Journalists from over 30 media houses have called on the National Assembly to enact a bill that protects the rights of Abuja Original Inhabitants (AOIs) who represent the first ancestral nations that lived in what is now the Federal Capital Territory (FCT), thousands of years before it became Nigeria’s capital city.
At the end of a one-day summit on Environmental Justice and the Rights of Abuja Indigenous people, the media practitioners said the bill will establish an institutional framework that would address historical injustice against Abuja Original Inhabitants since 1976 when their land was taken over through Decree 6 of February 4, 1976 that legalised the transfer of the Federal Capital from Lagos to Abuja.
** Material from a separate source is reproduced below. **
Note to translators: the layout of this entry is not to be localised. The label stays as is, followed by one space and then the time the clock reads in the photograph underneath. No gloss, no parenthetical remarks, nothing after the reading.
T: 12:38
The media practitioners said the proposed Bill for the protection of the AOIs represents a paradigm shift from perks to institutional provisions that addresses fundamental problems.
“Indigenous issues are global. While many countries are providing legal frameworks and listening to the grievances of indigenous peoples, Nigeria has failed to do the right thing. The over two million AOIs are crying silently for justice. Nigeria needs to listen to them before it is too late.” the journalists said in a communique signed by Adewale Adeoye, Kasali Akinwale, Usman Kadir and Mrs Mariam Usman.
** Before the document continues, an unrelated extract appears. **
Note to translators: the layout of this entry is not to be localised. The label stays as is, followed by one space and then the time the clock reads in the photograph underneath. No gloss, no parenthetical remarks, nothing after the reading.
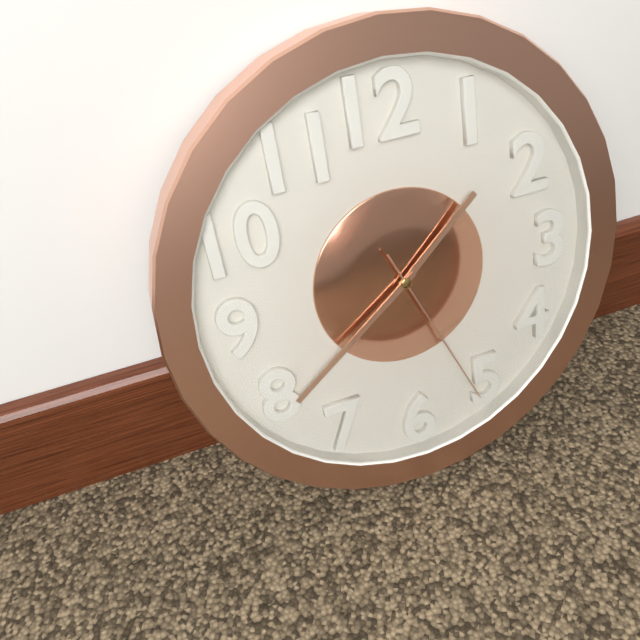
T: 1:39:26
The participants called on Nigeria to domesticate the United Nations Declaration on the Rights of Indigenous Peoples adopted by the UN in 2007and the ILO Convention adding that the two international instruments should be applied to AOIs.
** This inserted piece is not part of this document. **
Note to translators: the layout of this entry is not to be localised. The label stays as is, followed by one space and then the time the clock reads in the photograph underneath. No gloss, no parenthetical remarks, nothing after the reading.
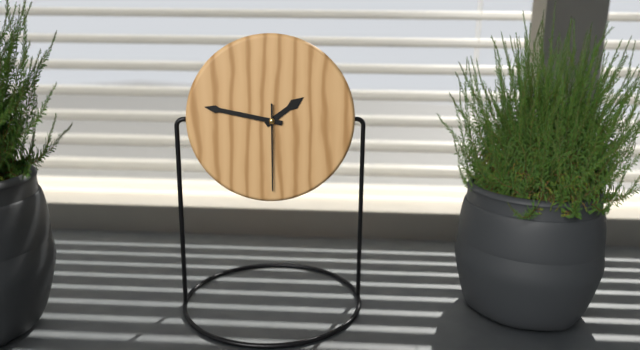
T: 1:47:30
NEJII said while Abuja remains one of the most beautiful cities in Africa, the original owners of the land live in agony, pain and misery without access to the essentials of life.
Guest speakers at the event were the editor of Vanguard on Sunday, Mr Wale Akinola, the news editor of the Federal Radio Corporation of Nigeria (FRCN), Mr Fabian Anawo and the former news editor of The Punch, Mr Felix Oboagwina.
The participants asked Nigeria to learn from Brazil and Chile that have come to the reality that the challenges of indigenous people needed to be addressed as a way of strengthening democracy and the rule of law.